Families Fight Somalia's Drought with Jerry Cans and Buckets

Habiba Osman Abdi and her family haven’t had fresh drinking water in their village since March. The closest source of clean water is a nearly depleted well six hours’ walk away, where filling a five-gallon/20-liter jerry can costs 20 times what it did just a few months ago.

“[My son] Abdullahi is always crying because he’s thirsty,” said Ms. Abdi, a 25-year-old mother of five. “And the water is expensive, so sometimes we skip a meal to pay for it.”

Hard choices like these are common for Ms. Abdi and others around the Somali city of Beledweyne, where severe drought recently left 75 percent of the population without access to clean water.  

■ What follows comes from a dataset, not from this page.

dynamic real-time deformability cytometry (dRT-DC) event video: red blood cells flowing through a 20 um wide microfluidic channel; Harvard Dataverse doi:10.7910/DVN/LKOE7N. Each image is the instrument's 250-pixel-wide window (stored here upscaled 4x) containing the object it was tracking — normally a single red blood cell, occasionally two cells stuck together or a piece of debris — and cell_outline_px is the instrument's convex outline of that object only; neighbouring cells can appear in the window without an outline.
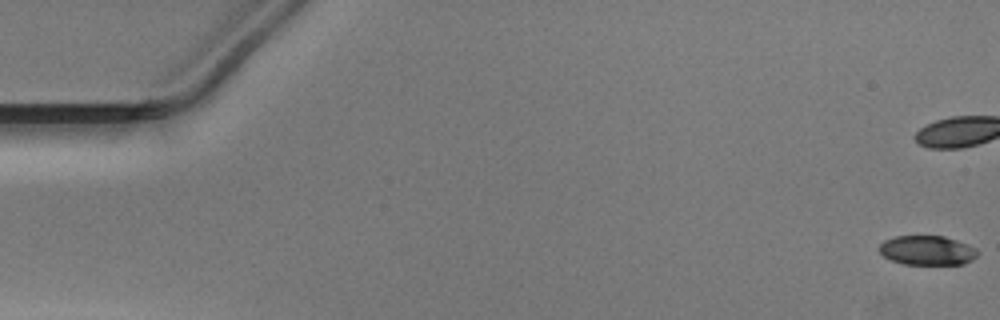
{"species": "Egyptian fruit bat (a non-hibernating species)", "species_latin": "Rousettus aegyptiacus", "temperature_condition": "warm", "stored_images_in_passage": 48, "camera_frame_rate_fps": 3000, "um_per_image_px": 0.085, "animal": {"sex": "male"}, "frame": {"image": 1, "passage_image": 1, "time_ms": 0.0, "image_size_px": [1000, 320], "cell_outline_px": [[976, 256], [972, 260], [964, 264], [904, 264], [892, 260], [884, 256], [880, 252], [880, 244], [884, 240], [896, 236], [944, 236], [956, 240], [976, 248]], "centroid_in_image_um": [78.8, 21.28], "position_along_channel_um": 6.2, "area_um2": 16.65}}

Relief International partnered with the community and other organizations so Ms. Abdi and others wouldn’t have to make those choices. The trouble began late last year, when the autumn rains, called the Deyr, failed to arrive. Diverted by one of the most powerful El Niño trends on record, the rains bypassed the Shebelle River, which provides most of the fresh water in Somalia’s Hiran province. 

Quick Action

RI supports four health clinics in the area, and RI staff have lived and worked in Hiran since 2013. They watched alongside the community as the river sank lower and lower. Knowing that drought lay ahead, the RI-Somalia team quickly completed a top-to-bottom assessment of the community’s water needs and applied for emergency funding from The START Fund, a British coalition of 24 leading international NGOs. Within a month of the Shebelle’s last trickle, the team had launched a 45-day program that ultimately delivered water and hygiene kits to 2,500 households.

RI distributed an average of 4 gallons/15 liters of water per person each day, enough to meet daily drinking, food preparation and hygiene needs. Mumino Halane Mohamed, whose husband is sick with tuberculosis, said she depended on these distributions to provide him and her six children with drinking water.

“Maybe once in two days I buy a jerry can,” Ms. Mohamed said. “But then I only give that water to the children. This [RI-distributed] water will only be used for drinking for the whole family.”

Water for Health

Water also was needed to keep diseases such as cholera at bay. In Beledweyne, nearly 200,000 people risked getting sick from the breeding ground for diseases left behind when the river began to dry up. The few remaining wells were contaminated, and the trickle left of the Shebelle River hosted bacteria and impurities from upstream. Contaminated water increased the incidence of acute watery diarrhea, which the World Health Organization identifies as the second leading cause of death in children under five.

To help families stay healthy, the RI team also distributed hygiene kits containing water purification tablets, buckets, jerry cans and soap to 2,500 households. The kits were provided by the Somalia WASH Cluster, a group of NGOs that work together on emergencies such as the one in Hiran.

Community Driven Solutions

Water distribution in Hiran was directed by the communities themselves. Community-based water management committees -- each made up of 10 women and 10 men selected by their neighbors and local leaders – were trained to reach the most vulnerable families. The water was sourced locally, with the committees and beneficiaries identifying appropriate village-level vendors. RI had the water trucked to distribution sites, where community members filled the jerry cans families had received with their hygiene kits.

“The water we received during this period was a matter of life and death,” said water management committee member Asha Mohamud Yalaxow. “People are in a huge water crisis – this isn’t just a drought. People come out [to the distributions] in masses, they are thirsty.”

The water distribution program went beyond a temporary solution. Drought is common in the region, as are floods like the ones that recently began. RI partnered with local leaders and community members through the water management committees, putting people in charge of their own recovery. People like Ms. Yalaxow say they feel more confident now that they have the skills to fight future droughts.

“I am an ordinary mother, but now I can use my knowledge and experience to manage water issues and help my community,” Ms. Yalaxow said.